Nun wird mir auch der ignoranteste Journalist zugestehen müssen, dass ich Jahr für Jahr ziemlich viel Geld für ungelesene, manchmal nicht mal zur Kenntnis genommene Artikel und Kommentare verlocht habe. Soll ich das weiterhin tun, wenn mir das www, wenn Twitter, Google Reader, Flipboard, Newsreeder genau dieses Bedürfnis nach individueller Auswahl bieten, nur weil jetzt eine Berufsgruppe kollektiv zu jammern beginnt.
Ja sind denn Journalisten auch nur Bergbauern? Die bevorstehenden Festtage werde es zeigen, dass auch in der Schweiz Tablets der ganz grosse Renner sein werden. Bis in zwei, drei Jahren werden diese annähernd so verbreitet sein, wie Smartphones. Und damit werden noch mehr Zeitungsabonnenten in die digitale Mediennutzug wegtauchen.
Einschub:Man muss sich das einfach nochmals vorstellen, an was die Journalisten festhalten wollen: Da fährt ein mies bezahlter Zeitungsverträger um zwei Uhr in der Nacht mit seinem Moped los, um mir ein auf Papier gedrucktes Newspaket in den Briefkasten zu werfen. In den BRIEFKASTEN!
Briefkasten – was ist denn das, bitteschön?
Mein Newsbedürfnis, das ich nicht mehr ändern werde, ist relativ einfach zu erklären: Ich möchte die Kommentare von Herrn Spillmann lesen, weil der so schön bedeutungsschwanger schreiben kann, die Kommentare von Herrn Binswanger, weil der mit seinen drei, vier Grundgedanken so schön links dreht und dann noch die Kommentare unseres Rechtsauslegers Somm.
Genau das kriege ich heute gratis per Twitter geliefert, zumindest dann, wenn Herr Somm etwas zu den amerikanischen Wahlen schreibt, sich Herr Binswanger deswegen höllisch nervt und Herr Spillmann am Samstag sein Örbsi-et-Görbsi dazu gibt.
Zwei starke Tageszeitungen, zwei starke Brands mit lokalen Ergänzungen – das reicht völlig aus und das ist auch die Zukunft.
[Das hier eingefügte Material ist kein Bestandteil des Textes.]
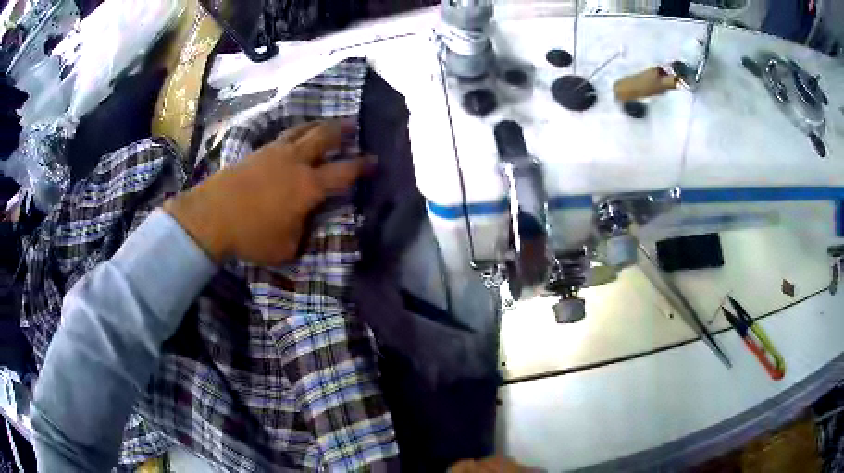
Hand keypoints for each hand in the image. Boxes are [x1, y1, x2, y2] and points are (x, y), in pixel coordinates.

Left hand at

Ginge damit unsere Demokratie vor die Hunde?
Dummer Mist. Auf Twitter, Facebook, in Blogs, online in den Kommentarspalten würden denen tagtäglich die Schlagzeilen und Kommentarmeinungen um die Ohren gehauen. Denn wer, ausser den paar noch verbliebenen Briefkastennutzern, schreibt heute noch Leserbriefe.
PS:Die PDF-Geschichte, vulgo e-paper, der Verlage hat deshalb keine Zukunft, weil Datenpakete für den mobilen Newskonsumenten zu schwer sind. Weil ich mit meiner indischen SIM über einen billigen 3G-Zugang zum Netz verfüge, wollte ich mal die NZZ am Sonntag runterladen. Nach einer halben Stunde lag die Anzeige bei 10%.
@dworni meint
Das ist alles ziemlich direkt und düster, aber ich gebe Ihnen in einigen Punkten recht. Andere Punkte schrieb ich hier nieder, gerade etwas zum Thema wie sich Zeitungen verkaufen:
http://dworni.ch/post/36539687376/nichtzeitungsleser
bugsierer meint
interessant, dass der bei jungendlichen kiffern bekannte „ist-mir-egal-groove“ jetzt auch wieder bei pensionisten auf indienreise geortet werden kann. danke internet. haben die ethnologen die bleistifte schon gespitzt?
ihre prognose zum medienwesen von morgen ist zwar düster, aber als denkbare variante leider nicht von der hand zu weisen.
M.M. meint
Eigentlich geniesse ich das Leben 🙂 – ich befinde mich ja in Goa (derzeit) nicht wie 1970 in einem Informationsloch.
Sogar das Ergebnis samt kompetenten Kommentar über die Abstimmung vom Sonntag zu einem Dorfprojekt in Arlesheim bekomme ich dank einem Blogger mit.